● Given passage:
= Beginning of Section =

About the album
Most discussions of Mozart's flute music begin with his supposed dislike of the flute. For instance, his well-known statement in a letter to his father, "You know that I become quite powerless whenever I am obliged to write for an instrument which I cannot bear" seems inauspicious. There is a strong possibility, however, Mozart did indeed like the flute and made this statement for defensive reasons. He hadn't finished all the concerti and other works for flute promised to De Jean, the wealthy Dutch amateur who had commissioned the music from him, (and in fact, one of the concerti he had written was a practically literal transcription of a concerto for oboe he had written in Salzburg and which had been heard many times in Mannheim that month!).
He had been paid less than half the amount he had been promised and perhaps he needed a reason (out of guilt?) for why he hadn't done all the work that he was obligated to. Finally, he professed this dislike in a letter to his ever watchful father as to why he hadn't yet fulfilled his commission. In response, Leopold admonished his 22 year-old son, saying in his letter of February 23rd 1778, "Just when I believe that things are on a better footing and taking their proper course I am suddenly confronted with some foolish unforeseen whim of yours, or else it appears that matters were not after all as you represented them to me!-----And so I have guessed right again?----You have got only 96 florins, instead of 200?----and why?----because you have completed only two concerti and only three quartets. How many were you to have composed for him, then, since he would only pay you half?----Why did you lie to me, writing that you had only to compose three small, light concertos and a couple of quartets?" We shall never know the full truth, but we do know Mozart quite admired the flute playing of Johann Baptiste Wendling, flutist in the famed Mannheim orchestra who arranged this commission for him. He wrote the Concerto in D, (a transcription of the concerto in C written for oboe the previous year) and the Concerto in G during those winter months in Mannheim . Failing to find a position in Mannheim, on March 14, 1778 Mozart went to Paris as his father had wished because Paris was then the cultural centre of Europe and a place where his son could most likely gain both fame and a lucrative post.

= End of Section =

● Stored data:
= Beginning of Section =

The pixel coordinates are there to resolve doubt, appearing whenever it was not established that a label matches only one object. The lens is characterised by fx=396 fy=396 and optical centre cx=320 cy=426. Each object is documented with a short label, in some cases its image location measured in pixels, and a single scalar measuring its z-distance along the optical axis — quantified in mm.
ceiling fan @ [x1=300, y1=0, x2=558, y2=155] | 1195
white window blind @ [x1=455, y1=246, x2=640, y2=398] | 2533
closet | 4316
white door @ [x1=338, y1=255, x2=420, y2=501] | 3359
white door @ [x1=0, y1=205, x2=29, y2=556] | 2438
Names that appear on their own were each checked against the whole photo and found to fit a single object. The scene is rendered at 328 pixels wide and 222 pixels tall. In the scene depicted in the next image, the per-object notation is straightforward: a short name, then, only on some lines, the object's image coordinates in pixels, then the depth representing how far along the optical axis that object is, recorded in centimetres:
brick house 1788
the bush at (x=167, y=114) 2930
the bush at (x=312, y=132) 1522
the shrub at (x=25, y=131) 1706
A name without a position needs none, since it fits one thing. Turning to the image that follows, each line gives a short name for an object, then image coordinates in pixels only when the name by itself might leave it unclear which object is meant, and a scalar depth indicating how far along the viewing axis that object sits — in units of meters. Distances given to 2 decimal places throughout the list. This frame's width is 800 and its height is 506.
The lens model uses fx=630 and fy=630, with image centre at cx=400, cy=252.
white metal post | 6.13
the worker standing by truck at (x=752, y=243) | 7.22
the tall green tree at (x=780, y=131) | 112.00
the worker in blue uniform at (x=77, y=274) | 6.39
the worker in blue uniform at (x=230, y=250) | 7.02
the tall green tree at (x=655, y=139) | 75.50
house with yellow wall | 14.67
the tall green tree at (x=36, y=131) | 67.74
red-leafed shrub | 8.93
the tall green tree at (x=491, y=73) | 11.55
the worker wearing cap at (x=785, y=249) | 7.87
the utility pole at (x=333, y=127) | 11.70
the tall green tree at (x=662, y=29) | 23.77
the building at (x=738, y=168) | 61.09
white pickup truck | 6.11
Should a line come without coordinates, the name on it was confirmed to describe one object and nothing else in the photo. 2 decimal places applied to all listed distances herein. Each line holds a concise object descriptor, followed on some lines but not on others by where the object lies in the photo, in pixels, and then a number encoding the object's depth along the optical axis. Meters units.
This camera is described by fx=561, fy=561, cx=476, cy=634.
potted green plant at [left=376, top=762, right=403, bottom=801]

= End of Section =
= Beginning of Section =

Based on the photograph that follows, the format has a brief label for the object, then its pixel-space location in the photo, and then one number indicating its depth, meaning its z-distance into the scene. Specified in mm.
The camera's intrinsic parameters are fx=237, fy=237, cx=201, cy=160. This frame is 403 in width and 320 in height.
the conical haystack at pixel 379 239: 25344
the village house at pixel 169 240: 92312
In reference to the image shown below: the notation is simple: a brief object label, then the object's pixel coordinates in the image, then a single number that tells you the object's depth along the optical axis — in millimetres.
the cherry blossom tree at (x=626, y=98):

= End of Section =
= Beginning of Section =

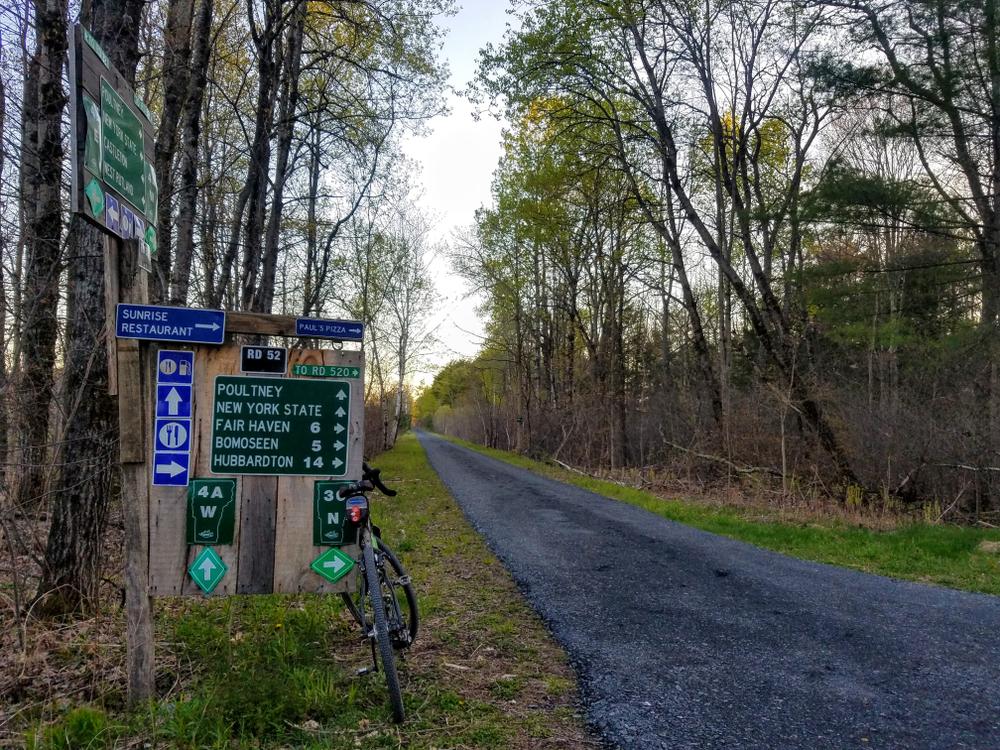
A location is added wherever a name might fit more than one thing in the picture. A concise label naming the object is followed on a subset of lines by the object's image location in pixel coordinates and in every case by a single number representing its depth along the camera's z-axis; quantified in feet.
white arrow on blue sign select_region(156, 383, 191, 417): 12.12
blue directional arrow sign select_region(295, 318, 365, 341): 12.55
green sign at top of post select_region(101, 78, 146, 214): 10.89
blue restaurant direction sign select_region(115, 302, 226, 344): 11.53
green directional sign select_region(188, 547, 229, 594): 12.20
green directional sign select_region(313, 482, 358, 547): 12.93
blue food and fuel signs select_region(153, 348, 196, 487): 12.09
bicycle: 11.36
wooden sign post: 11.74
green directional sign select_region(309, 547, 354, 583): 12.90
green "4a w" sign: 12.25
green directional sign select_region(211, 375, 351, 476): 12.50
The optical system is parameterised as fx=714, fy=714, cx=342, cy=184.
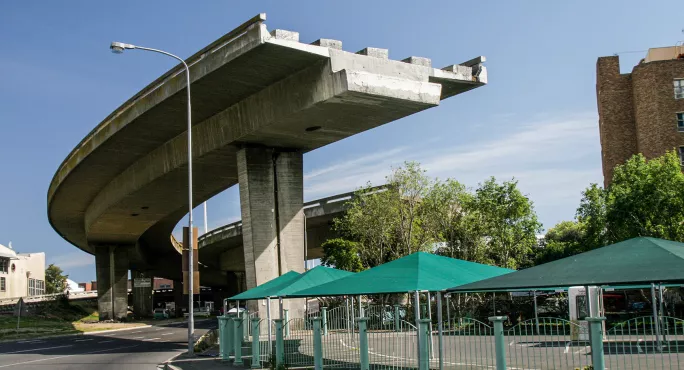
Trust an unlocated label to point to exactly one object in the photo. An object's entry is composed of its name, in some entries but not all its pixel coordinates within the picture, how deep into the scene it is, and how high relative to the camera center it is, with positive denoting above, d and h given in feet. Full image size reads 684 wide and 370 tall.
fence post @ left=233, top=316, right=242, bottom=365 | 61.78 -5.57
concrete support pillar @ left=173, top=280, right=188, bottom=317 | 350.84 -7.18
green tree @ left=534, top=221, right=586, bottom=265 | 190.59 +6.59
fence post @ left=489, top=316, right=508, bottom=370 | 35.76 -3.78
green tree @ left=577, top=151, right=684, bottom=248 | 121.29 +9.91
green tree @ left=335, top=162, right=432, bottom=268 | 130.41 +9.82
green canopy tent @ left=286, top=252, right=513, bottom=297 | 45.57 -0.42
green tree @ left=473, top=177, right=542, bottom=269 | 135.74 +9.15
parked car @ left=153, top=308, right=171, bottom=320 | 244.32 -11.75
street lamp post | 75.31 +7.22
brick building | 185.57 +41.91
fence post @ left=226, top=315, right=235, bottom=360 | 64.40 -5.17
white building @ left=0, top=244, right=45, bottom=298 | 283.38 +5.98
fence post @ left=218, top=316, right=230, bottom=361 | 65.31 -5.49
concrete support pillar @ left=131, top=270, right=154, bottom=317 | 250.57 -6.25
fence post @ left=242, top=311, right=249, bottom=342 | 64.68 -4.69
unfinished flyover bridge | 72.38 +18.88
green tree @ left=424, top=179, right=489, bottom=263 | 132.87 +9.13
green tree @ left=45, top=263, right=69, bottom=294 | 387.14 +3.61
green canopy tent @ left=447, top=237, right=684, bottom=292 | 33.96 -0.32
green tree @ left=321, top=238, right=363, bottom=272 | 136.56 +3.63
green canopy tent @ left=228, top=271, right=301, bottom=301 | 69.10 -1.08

= End of Section =

● Work order A:
Using the album notes, decide whether each statement agrees with them, answering yes or no and quoting the deciding words: (i) Mozart received 96 florins rather than 200. (ii) The Concerto in D was an original work rather than a transcription. (iii) De Jean was a professional flutist in the Mannheim orchestra.
● Work order B:
Print the album notes from "About the album" up to and including "Mannheim that month!).".
These items have nothing to do with the album notes.

● Exercise output A:
(i) Yes: "You have got only 96 florins, instead of 200?"
(ii) No: "a transcription of the concerto in C written for oboe the previous year"
(iii) No: "De Jean, the wealthy Dutch amateur who had commissioned the music from him"

● Exercise output B:
About the album
Most discussions of Mozart's flute music begin with his supposed dislike of the flute. For instance, his well-known statement in a letter to his father, "You know that I become quite powerless whenever I am obliged to write for an instrument which I cannot bear" seems inauspicious. There is a strong possibility, however, Mozart did indeed like the flute and made this statement for defensive reasons. He hadn't finished all the concerti and other works for flute promised to De Jean, the wealthy Dutch amateur who had commissioned the music from him, (and in fact, one of the concerti he had written was a practically literal transcription of a concerto for oboe he had written in Salzburg and which had been heard many times in Mannheim that month!).